His first entry onto stage was in Thornton Wilder’s ‘Our Town’ in 1954, that strange play set in New Hampshire. In this, he played one of the Townsfolk, Simon Stimson the choirmaster. One can imagine him at River, Lake or Surfbeach, practising conducting with a fishing rod. He ‘rested’ whilst ‘The Merry Wives of Windsor’ and that spectacular, colourful play the ‘Beaux Stratagem’ were staged in subsequent years, no doubt ‘resting’ with fishing rod in hand.

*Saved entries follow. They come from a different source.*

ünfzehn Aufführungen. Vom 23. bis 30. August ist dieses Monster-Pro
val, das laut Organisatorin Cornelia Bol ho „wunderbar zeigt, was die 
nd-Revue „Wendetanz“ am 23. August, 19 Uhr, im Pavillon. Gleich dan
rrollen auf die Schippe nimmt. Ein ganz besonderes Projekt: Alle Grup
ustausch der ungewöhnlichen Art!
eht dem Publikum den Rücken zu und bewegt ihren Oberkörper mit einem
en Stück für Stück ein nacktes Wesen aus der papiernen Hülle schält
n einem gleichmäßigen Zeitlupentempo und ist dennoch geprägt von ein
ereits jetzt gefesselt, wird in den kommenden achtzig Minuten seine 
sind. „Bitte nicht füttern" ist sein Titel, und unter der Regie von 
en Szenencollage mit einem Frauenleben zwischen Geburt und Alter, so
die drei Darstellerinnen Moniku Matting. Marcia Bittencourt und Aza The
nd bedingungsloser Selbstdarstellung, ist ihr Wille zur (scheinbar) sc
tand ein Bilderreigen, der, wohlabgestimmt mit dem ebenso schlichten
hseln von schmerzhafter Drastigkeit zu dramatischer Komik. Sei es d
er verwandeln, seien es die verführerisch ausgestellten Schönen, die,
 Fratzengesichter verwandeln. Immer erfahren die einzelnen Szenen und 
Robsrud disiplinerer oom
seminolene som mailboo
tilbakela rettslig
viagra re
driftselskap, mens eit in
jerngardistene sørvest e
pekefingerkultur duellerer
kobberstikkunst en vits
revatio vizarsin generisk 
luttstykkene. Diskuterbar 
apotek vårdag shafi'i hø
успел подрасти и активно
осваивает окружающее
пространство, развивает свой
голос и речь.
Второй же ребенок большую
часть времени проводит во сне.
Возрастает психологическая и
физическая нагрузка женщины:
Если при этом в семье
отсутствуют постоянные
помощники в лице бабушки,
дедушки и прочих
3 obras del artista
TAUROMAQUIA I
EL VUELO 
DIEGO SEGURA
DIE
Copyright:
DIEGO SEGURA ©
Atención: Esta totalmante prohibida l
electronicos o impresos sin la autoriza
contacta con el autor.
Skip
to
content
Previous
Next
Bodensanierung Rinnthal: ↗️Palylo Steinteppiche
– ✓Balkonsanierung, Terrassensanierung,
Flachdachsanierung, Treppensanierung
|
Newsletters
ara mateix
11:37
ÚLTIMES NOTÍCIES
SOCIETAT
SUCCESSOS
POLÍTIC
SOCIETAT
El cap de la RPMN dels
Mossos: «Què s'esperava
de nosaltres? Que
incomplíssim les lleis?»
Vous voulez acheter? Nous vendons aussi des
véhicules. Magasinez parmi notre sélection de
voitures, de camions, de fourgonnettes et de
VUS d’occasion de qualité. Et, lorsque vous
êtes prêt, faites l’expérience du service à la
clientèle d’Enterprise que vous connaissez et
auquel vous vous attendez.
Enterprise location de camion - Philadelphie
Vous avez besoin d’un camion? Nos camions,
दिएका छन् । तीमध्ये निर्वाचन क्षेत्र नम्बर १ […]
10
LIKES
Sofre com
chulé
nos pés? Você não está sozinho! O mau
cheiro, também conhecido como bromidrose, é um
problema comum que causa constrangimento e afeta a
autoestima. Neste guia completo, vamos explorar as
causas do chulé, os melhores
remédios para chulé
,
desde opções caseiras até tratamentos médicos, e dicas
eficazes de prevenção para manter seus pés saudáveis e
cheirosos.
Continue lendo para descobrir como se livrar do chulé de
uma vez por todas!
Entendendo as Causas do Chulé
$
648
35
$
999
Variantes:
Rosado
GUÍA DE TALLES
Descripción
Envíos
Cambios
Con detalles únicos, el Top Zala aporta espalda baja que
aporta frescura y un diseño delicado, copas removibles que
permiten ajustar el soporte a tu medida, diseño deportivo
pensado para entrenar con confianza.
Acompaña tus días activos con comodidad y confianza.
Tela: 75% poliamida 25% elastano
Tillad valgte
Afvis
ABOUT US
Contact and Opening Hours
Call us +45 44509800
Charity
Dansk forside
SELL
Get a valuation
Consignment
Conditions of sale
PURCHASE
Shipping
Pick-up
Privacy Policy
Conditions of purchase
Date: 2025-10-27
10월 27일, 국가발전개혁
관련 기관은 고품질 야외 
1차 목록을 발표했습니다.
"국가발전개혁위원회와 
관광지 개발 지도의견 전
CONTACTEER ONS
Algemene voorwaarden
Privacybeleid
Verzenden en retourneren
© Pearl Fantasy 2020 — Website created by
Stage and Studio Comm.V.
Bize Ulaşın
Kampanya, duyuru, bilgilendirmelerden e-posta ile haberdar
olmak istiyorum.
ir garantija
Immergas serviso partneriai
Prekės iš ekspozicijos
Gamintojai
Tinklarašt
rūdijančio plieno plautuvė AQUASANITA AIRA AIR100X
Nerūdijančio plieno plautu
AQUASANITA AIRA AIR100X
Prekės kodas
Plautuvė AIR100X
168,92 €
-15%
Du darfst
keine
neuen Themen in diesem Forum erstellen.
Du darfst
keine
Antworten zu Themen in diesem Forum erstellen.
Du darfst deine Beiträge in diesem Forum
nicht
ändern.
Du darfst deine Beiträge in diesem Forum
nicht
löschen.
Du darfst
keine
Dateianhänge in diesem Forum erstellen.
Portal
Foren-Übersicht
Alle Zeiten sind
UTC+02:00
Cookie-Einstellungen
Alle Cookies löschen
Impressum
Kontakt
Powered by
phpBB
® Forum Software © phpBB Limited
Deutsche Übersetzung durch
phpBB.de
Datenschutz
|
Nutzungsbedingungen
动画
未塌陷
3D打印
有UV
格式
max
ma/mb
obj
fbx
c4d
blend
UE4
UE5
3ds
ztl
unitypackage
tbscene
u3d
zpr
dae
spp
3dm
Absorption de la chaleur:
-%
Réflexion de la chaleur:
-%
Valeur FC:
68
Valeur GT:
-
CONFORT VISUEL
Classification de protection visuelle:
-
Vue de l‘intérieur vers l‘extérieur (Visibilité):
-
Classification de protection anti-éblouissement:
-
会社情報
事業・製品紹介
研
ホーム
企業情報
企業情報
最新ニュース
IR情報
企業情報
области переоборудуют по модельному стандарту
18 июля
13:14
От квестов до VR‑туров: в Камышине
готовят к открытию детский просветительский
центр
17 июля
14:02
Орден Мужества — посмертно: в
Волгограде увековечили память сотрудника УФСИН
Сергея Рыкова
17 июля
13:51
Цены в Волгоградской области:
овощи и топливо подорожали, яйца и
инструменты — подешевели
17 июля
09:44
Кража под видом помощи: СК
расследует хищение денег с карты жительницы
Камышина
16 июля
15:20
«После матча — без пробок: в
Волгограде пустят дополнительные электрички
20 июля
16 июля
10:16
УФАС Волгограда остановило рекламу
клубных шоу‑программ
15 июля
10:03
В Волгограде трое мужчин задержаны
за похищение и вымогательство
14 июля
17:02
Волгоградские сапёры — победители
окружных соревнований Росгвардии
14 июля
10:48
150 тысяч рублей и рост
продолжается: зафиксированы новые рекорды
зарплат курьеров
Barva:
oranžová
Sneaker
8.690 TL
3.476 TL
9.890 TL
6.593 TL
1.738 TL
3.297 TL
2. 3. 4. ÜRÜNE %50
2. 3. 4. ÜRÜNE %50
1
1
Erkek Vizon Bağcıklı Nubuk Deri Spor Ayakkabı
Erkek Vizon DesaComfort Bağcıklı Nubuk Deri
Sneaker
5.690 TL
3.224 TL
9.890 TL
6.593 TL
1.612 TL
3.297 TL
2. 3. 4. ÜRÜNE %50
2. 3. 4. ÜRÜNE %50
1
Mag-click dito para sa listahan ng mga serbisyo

Then, in 1958, GS Shaw chose Shakespeare’s ‘Coriolanus’ as the school play. The lead in this – Coriolanus, the Roman general - was no doubt thought to be too onerous a part for any pupil and was taken on with gusto by Clive Gammon. He brought to the part his wonderful voice, the bearing of a Roman General and his incredible memory for all those speeches. His portrayal was masterful particularly when giving the crowds and the mob, who formed the core of the play, a lashing with his tongue. There were those pupils who believed he was rehearsing the part when addressing them in the classroom during English lessons. He became Coriolanus.


Clive Gammon - Actor
Clive Gammon in Coriolanus and as
Choirmaster, Simon Stimson in Our Town
Since I had never been in one of his English classes, in school I thought of him as Coriolanus, and out of school we would talk fishing. We met one Christmas in the late 1960s, purely by chance on the Gower Coast, where he and my eldest brother and I discussed the prospects of inshore cod. Then, the night before the school Reunion in 2006, I walked into the Old Kings Arms and there he was, sitting with a group of former pupils. I looked at him and said, “Beggar me, it’s Coriolanus!” He thought that was really funny and we both laughed. Well, he was Coriolanus.